But the study's authors noted that there are 40 times as many taxpayers who get no benefit from the cuts as there are millionaires who will get 44 percent of the law's tax benefits in 2005.
"This group, more than 8 million taxpayers, ranked lower in the administration's priorities than the 200,000 taxpayers with incomes of a million dollars or more," said Peter Orszag, a senior fellow at Brookings who is co-director of the Tax Policy Center. "That just demonstrates how regressive this tax law is." Mr. Orszag was an economic policy adviser to President Bill Clinton.
Democrats said the failure of the bill to cover all taxpayers was no accident.
"It was a conscious decision to deny relief to taxpayers at the bottom in favor of the very top," said Senator Tom Daschle, the Democratic leader. "And what's so regrettable is that it wasn't a mistake it's part of a deliberate plan."

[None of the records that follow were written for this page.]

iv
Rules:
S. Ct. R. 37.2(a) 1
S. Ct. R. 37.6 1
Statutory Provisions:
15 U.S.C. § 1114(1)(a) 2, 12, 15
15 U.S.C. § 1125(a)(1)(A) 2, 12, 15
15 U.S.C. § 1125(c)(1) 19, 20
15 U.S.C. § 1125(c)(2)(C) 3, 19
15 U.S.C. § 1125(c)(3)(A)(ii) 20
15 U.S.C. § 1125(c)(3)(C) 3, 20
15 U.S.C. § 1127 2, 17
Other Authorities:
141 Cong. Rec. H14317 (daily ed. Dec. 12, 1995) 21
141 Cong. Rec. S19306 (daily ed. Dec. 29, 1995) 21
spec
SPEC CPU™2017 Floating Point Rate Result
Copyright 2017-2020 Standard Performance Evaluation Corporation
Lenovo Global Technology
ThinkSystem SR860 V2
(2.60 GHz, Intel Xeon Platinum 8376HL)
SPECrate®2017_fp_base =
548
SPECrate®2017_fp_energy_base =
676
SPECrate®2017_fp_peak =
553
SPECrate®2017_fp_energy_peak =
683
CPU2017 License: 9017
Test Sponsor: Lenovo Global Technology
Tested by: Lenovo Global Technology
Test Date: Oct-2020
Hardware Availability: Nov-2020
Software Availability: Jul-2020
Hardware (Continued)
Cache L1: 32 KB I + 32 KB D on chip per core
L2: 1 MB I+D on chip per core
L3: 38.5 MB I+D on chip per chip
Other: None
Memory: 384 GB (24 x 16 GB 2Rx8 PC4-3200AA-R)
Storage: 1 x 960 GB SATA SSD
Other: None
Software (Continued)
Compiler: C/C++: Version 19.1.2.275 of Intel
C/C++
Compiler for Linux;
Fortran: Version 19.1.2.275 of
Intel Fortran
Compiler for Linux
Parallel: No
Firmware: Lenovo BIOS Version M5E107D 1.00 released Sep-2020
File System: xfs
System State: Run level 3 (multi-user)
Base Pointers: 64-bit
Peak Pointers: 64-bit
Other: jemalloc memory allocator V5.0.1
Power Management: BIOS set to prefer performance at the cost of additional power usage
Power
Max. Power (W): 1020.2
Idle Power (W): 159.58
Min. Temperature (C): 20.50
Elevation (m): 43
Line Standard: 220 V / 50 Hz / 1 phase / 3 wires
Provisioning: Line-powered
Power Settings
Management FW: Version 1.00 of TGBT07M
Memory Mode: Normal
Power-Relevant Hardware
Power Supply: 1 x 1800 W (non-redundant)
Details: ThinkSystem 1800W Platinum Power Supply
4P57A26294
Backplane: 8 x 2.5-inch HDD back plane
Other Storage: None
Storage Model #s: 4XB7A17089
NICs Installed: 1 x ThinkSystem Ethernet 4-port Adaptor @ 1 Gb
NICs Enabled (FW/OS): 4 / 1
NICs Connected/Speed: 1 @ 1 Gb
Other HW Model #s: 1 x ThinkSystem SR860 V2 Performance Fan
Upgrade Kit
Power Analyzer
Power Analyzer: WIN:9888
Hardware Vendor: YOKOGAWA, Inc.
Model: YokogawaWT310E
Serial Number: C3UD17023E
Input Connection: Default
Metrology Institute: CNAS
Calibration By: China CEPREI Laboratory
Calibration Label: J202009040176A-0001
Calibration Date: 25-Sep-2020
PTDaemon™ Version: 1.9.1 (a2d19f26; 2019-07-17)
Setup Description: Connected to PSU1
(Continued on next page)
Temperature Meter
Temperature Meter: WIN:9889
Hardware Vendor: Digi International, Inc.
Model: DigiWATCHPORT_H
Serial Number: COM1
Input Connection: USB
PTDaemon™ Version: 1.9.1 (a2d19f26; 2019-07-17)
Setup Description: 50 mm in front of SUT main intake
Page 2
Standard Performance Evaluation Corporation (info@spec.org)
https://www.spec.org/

But the Democratic outrage brought a chuckle from John Feehery, the spokesman for Mr. Hastert.
"It's interesting that we're having this debate, considering that we tried to make this tax cut as expansive as possible given the constraints we were under," he said. "Democrats on the one hand were saying that we cut taxes too much, but now they're saying we didn't cut taxes enough. Their inconsistency is quite remarkable."